Seul contre tous, le journaliste conservateur (eurosceptique et francophobe) Ed West est venu au secours de Nick Clegg dans son blog du Telegraph.

I hate to say it, but Nick Clegg is right about the War

Horrified though I am at the prospect of seeing a Lib-Lab government in power – I’d threaten to emigrate but that would probably only make people want to vote for them more – I can’t see what exactly Nick Clegg has done wrong here.

In an article written in 2002 Nick Clegg described an incident where schoolboy friends of his, on an exchange visit to Germany, shouted at bemused Bavarians that “we own your country, we won the war”.

He then writes: “All nations have a cross to bear, and none more so than Germany with its memories of Nazism. But the British cross is more insidious still. A misplaced sense of superiority, sustained by delusions of grandeur and a tenacious obsession with the last war, is much harder to shake off.”

Well, he’s right, isn’t he?
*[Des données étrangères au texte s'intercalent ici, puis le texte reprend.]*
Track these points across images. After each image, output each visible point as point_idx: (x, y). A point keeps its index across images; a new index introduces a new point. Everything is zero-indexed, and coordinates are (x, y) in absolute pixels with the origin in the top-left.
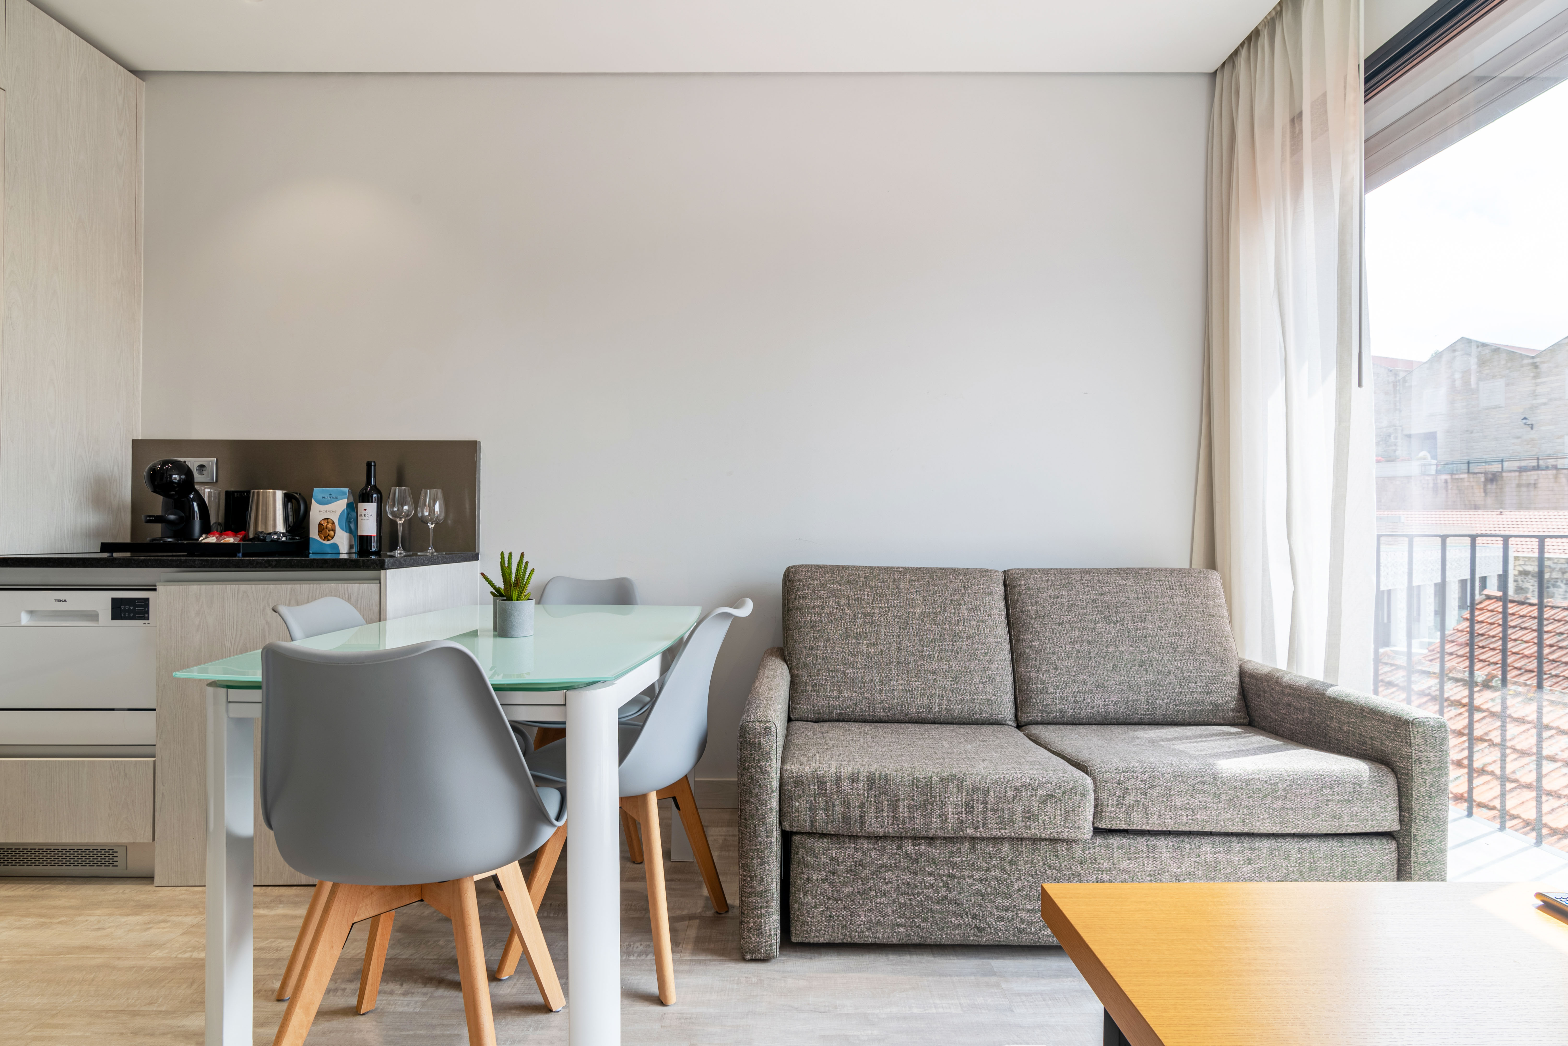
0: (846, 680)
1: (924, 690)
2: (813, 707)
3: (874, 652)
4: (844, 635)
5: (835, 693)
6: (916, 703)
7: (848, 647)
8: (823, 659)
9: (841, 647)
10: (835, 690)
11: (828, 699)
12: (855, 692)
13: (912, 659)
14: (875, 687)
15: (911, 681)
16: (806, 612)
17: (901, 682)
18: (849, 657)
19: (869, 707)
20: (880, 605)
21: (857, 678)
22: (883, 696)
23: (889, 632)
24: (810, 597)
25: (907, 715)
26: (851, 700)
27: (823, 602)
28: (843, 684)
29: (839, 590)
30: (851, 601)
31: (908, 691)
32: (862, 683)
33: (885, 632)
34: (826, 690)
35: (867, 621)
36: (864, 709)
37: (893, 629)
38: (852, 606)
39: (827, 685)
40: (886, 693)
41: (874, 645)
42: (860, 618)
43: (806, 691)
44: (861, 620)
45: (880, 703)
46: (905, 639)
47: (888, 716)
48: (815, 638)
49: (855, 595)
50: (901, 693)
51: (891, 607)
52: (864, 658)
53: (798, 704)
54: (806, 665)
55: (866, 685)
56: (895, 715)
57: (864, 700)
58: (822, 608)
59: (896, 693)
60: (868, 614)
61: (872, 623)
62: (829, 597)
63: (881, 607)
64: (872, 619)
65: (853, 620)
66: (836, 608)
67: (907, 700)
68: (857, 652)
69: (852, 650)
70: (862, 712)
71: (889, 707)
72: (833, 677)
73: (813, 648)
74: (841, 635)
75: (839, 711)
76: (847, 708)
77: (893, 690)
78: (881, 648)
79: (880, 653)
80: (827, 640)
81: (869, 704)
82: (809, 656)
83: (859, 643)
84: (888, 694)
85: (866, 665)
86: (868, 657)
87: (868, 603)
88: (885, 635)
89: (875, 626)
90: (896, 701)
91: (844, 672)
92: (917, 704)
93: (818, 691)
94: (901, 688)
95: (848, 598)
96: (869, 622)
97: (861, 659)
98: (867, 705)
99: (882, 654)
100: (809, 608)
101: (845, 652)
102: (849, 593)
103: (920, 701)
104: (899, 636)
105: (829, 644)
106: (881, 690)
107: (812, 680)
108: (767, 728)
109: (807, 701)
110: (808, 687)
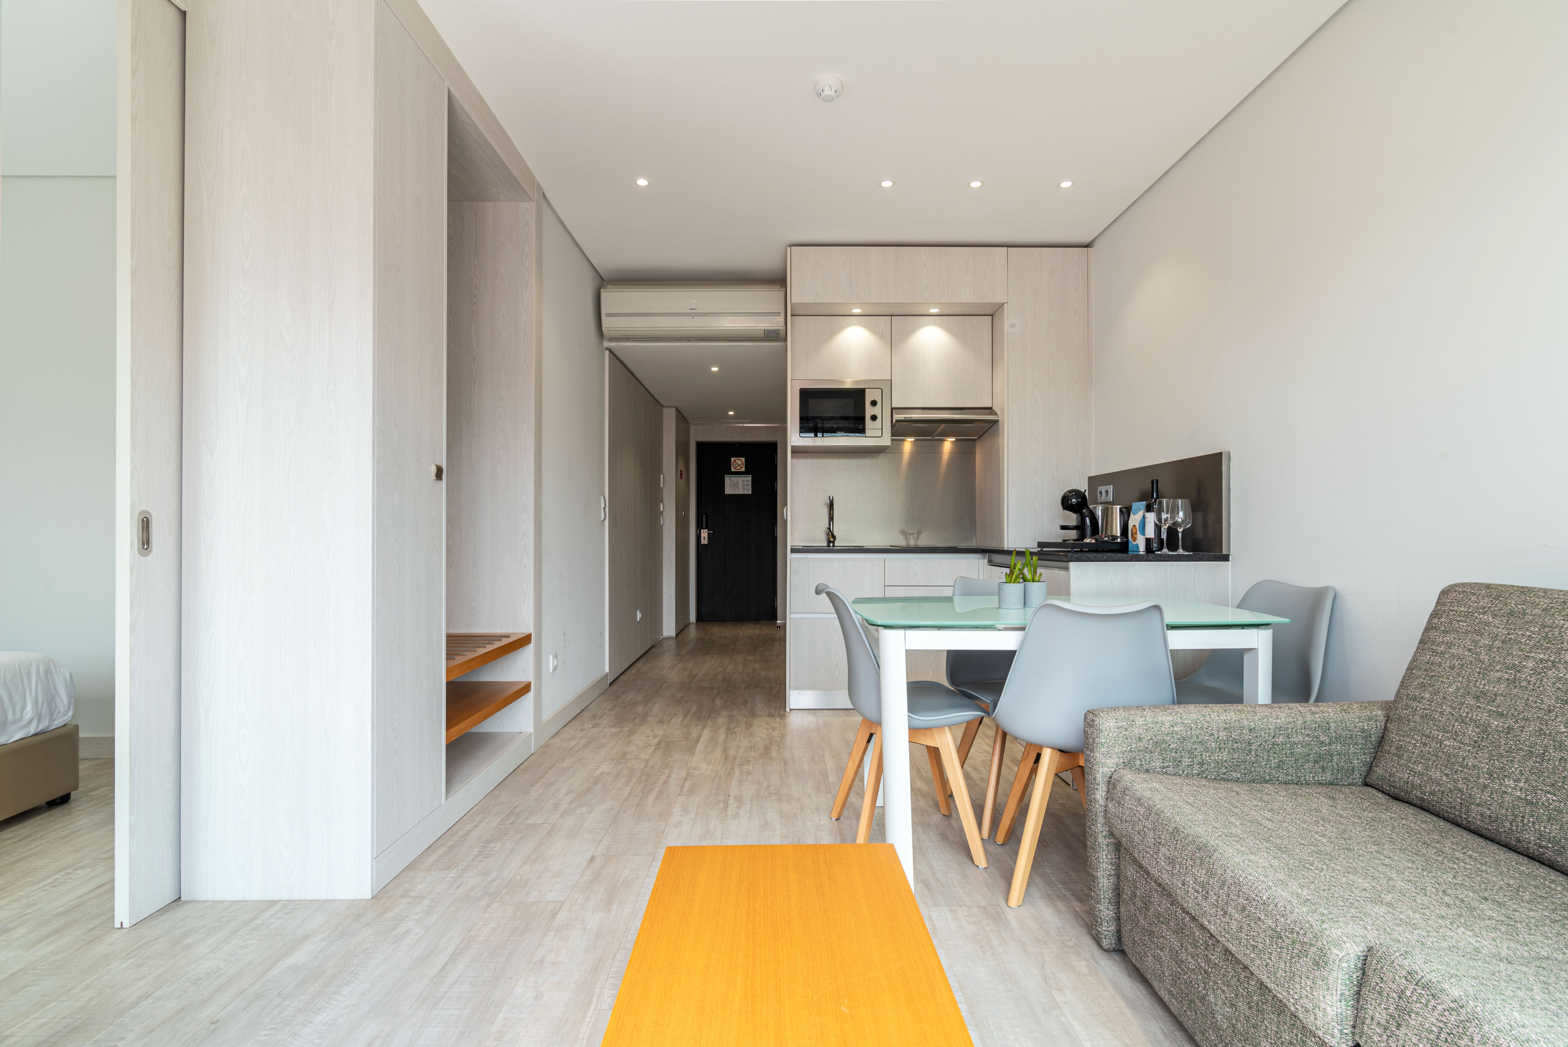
0: (1440, 754)
1: (1560, 812)
2: (1389, 776)
3: (1497, 726)
4: (1462, 691)
5: (1420, 768)
6: (1537, 827)
7: (1460, 709)
8: (1422, 717)
9: (1451, 706)
10: (1421, 763)
11: (1408, 772)
12: (1447, 775)
13: (1558, 755)
14: (1478, 778)
15: (1542, 790)
16: (1429, 648)
17: (1522, 784)
18: (1457, 724)
19: (1461, 804)
20: (1542, 656)
21: (1456, 756)
22: (1486, 796)
23: (1536, 702)
24: (1443, 628)
25: (1518, 840)
26: (1438, 784)
27: (1455, 638)
28: (1434, 758)
29: (1488, 624)
30: (1497, 643)
31: (1529, 803)
32: (1461, 766)
33: (1528, 699)
34: (1409, 760)
35: (1506, 677)
36: (1453, 804)
37: (1545, 699)
38: (1495, 650)
39: (1413, 753)
40: (1492, 793)
41: (1501, 715)
42: (1498, 671)
43: (1389, 753)
44: (1498, 675)
45: (1478, 805)
46: (1558, 720)
47: (1489, 830)
48: (1423, 686)
49: (1508, 634)
50: (1516, 803)
51: (1560, 662)
52: (1477, 730)
53: (1377, 766)
54: (1400, 719)
55: (1465, 770)
56: (1500, 833)
57: (1456, 792)
58: (1450, 645)
59: (1507, 798)
60: (1514, 667)
61: (1512, 682)
62: (1467, 632)
63: (1541, 660)
64: (1515, 675)
65: (1484, 672)
66: (1469, 650)
67: (1523, 817)
68: (1471, 719)
69: (1464, 715)
70: (1450, 808)
71: (1490, 816)
72: (1425, 744)
73: (1415, 699)
74: (1458, 689)
75: (1419, 794)
76: (1430, 793)
77: (1505, 792)
78: (1510, 722)
79: (1506, 731)
80: (1436, 693)
81: (1461, 799)
82: (1407, 706)
83: (1479, 707)
84: (1495, 796)
85: (1476, 742)
86: (1484, 731)
87: (1522, 650)
88: (1526, 705)
89: (1515, 687)
90: (1504, 811)
91: (1441, 743)
92: (1539, 830)
93: (1400, 757)
94: (1518, 793)
95: (1495, 639)
96: (1508, 680)
97: (1471, 731)
98: (1458, 800)
99: (1508, 733)
100: (1433, 643)
101: (1453, 715)
102: (1500, 629)
103: (1545, 827)
104: (1550, 711)
105: (1438, 699)
106: (1486, 787)
107: (1399, 741)
108: (1093, 721)
109: (1386, 767)
110: (1392, 748)
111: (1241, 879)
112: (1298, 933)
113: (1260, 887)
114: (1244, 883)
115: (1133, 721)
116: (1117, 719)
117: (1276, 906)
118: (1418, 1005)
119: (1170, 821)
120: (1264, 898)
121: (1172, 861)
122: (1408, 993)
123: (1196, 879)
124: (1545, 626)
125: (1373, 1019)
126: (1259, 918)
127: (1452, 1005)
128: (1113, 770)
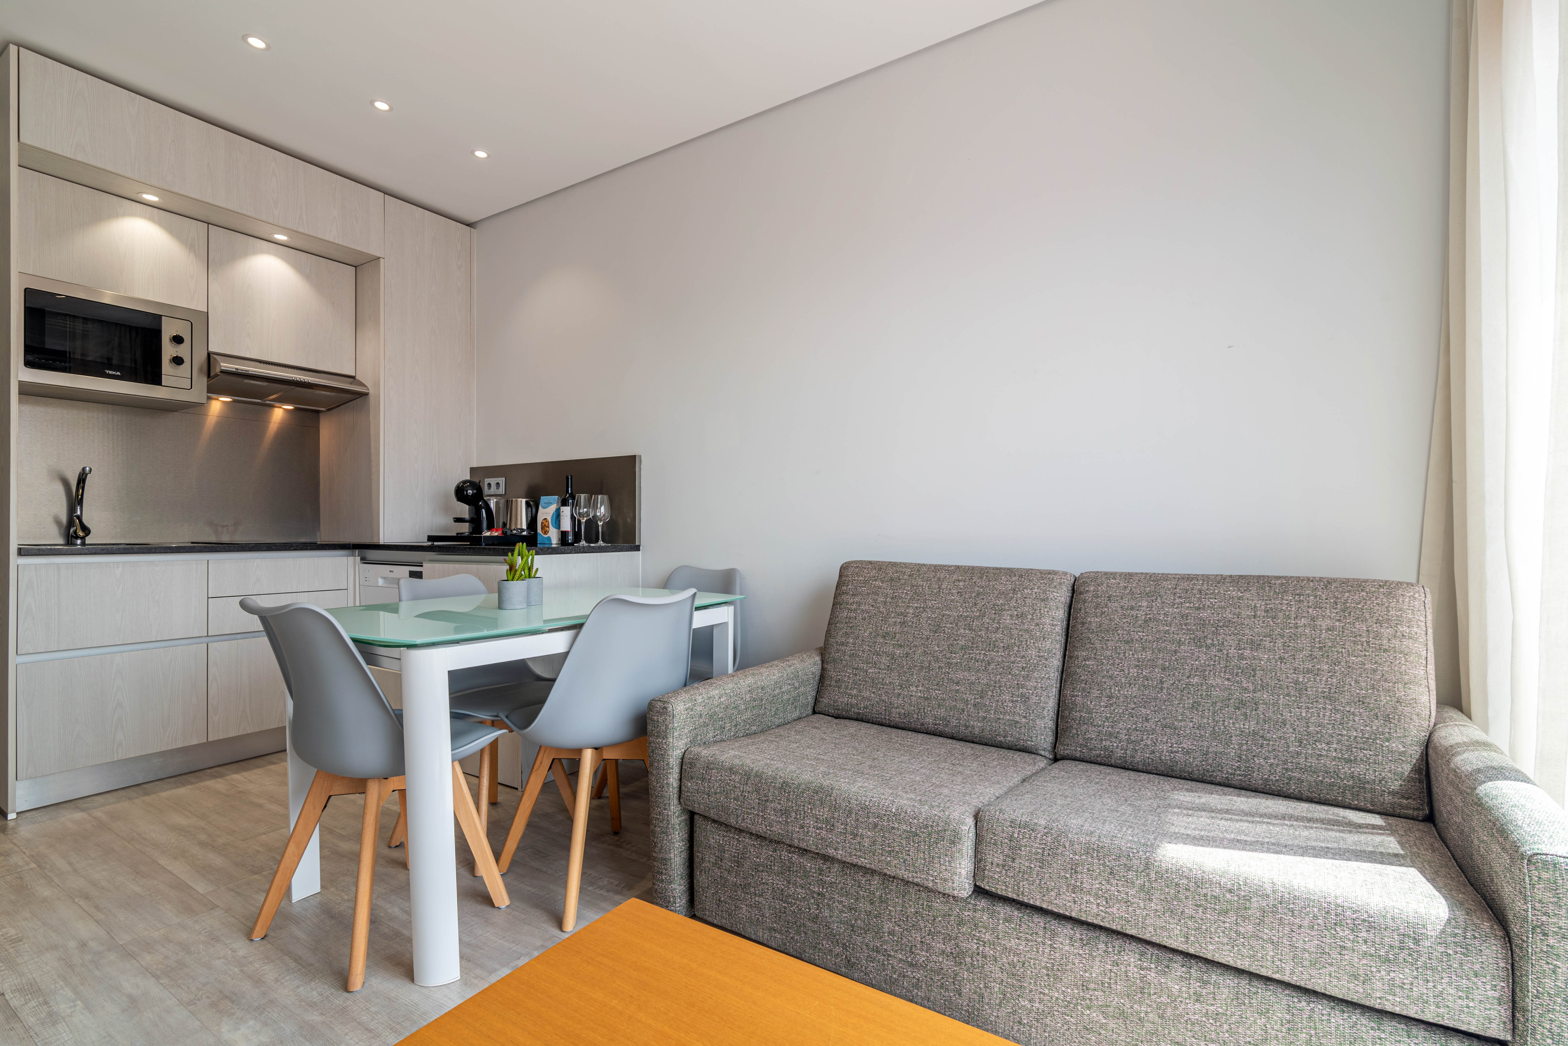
0: (867, 679)
1: (944, 700)
2: (834, 702)
3: (900, 654)
4: (874, 634)
5: (855, 692)
6: (933, 713)
7: (875, 646)
8: (850, 656)
9: (868, 646)
10: (855, 688)
11: (847, 696)
12: (874, 693)
13: (937, 665)
14: (894, 690)
15: (932, 689)
16: (845, 608)
17: (920, 688)
18: (874, 657)
19: (885, 710)
20: (916, 605)
21: (878, 678)
22: (900, 701)
23: (919, 634)
24: (851, 593)
25: (922, 724)
26: (869, 700)
27: (861, 599)
28: (864, 683)
29: (880, 587)
30: (888, 599)
31: (926, 699)
32: (882, 684)
33: (914, 633)
34: (847, 688)
35: (899, 621)
36: (880, 711)
37: (924, 632)
38: (888, 604)
39: (849, 682)
40: (904, 698)
41: (901, 646)
42: (893, 618)
43: (830, 686)
44: (893, 620)
45: (897, 708)
46: (933, 643)
47: (904, 722)
48: (846, 634)
49: (894, 593)
50: (919, 700)
51: (927, 607)
52: (888, 659)
53: (822, 698)
54: (834, 660)
55: (885, 687)
56: (911, 723)
57: (881, 703)
58: (859, 604)
59: (913, 699)
60: (902, 614)
61: (903, 623)
62: (868, 594)
63: (916, 607)
64: (904, 619)
65: (885, 619)
66: (873, 606)
67: (924, 709)
68: (883, 652)
69: (878, 650)
70: (878, 715)
71: (904, 714)
72: (856, 675)
73: (842, 644)
74: (871, 633)
75: (856, 710)
76: (864, 708)
77: (911, 696)
78: (907, 650)
79: (905, 656)
80: (857, 638)
81: (885, 707)
82: (838, 651)
83: (886, 643)
84: (906, 699)
85: (888, 666)
86: (892, 659)
87: (904, 603)
88: (914, 637)
89: (906, 626)
90: (912, 708)
91: (867, 671)
92: (934, 715)
93: (839, 687)
94: (919, 694)
95: (886, 596)
96: (900, 622)
97: (885, 660)
98: (883, 707)
99: (907, 657)
100: (847, 604)
101: (871, 651)
102: (888, 590)
103: (937, 712)
104: (928, 639)
105: (859, 641)
106: (899, 695)
107: (837, 675)
108: (665, 708)
109: (830, 696)
110: (832, 682)
111: (867, 803)
112: (931, 826)
113: (886, 804)
114: (871, 805)
115: (695, 700)
116: (684, 702)
117: (906, 813)
118: (1025, 840)
119: (775, 778)
120: (894, 810)
121: (785, 812)
122: (1016, 835)
123: (817, 818)
124: (913, 586)
125: (992, 864)
126: (893, 828)
127: (1046, 831)
128: (683, 750)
Almost nothing makes my heart sink more than the sight of English morons taunting the Germans about the war with Nazi salutes and lame Gestapo accents and even shouts of “two world wars, one world cup”. Britain lost about 1 per cent of its population during the Second World War – Germany almost 10 per cent. Another 12 million Germans were ethnically cleansed from their homeland, and Germany’s cities were totally flattened. And we call them humourless for not joining in and having a right old laugh about it all – Ha! Ha! Dresden, we got you there, Fritz!

But mocking someone about a conflict in which their grandfathers were probably killed and grandmothers raped is not only tasteless, it’s embarrassing.

England certainly does have an unhealthy obsession with the Second World World War, which in turn warps our attitude to Germany, which is why relatively so few English people visit the country (which is a shame. We visited Bavaria and the Black Forest in 2008 and couldn’t recommend it more – great weather, great beer, great people, much nicer than the French).
The English World War Two complex exists no doubt because we started that war as a great power and ended it a mediocre one, and have not recovered since, with the last 65 years being a series of humiliations, from Suez to Basra and that San Marino goal.

But the humiliation has been most keenly felt by the British industrial working class, whose sources of national identity began to provoke contempt just as their communities were being destroyed by town planners (who managed to do far more lasting damage than Goering) and their industrial strength sapped.

And these “delusions of grandeur” Clegg refers to are in part a reaction to the attitude of the establishment to which Clegg belongs – made up of people who essentially don’t believe in nations at all, and who regard patriotism to a country for its own sake, rather than for the progressive attitudes they pretend it embodies, as some weird throwback, like religion. It is this liberal-Left establishment that is the hardest “cross” for the British to bear.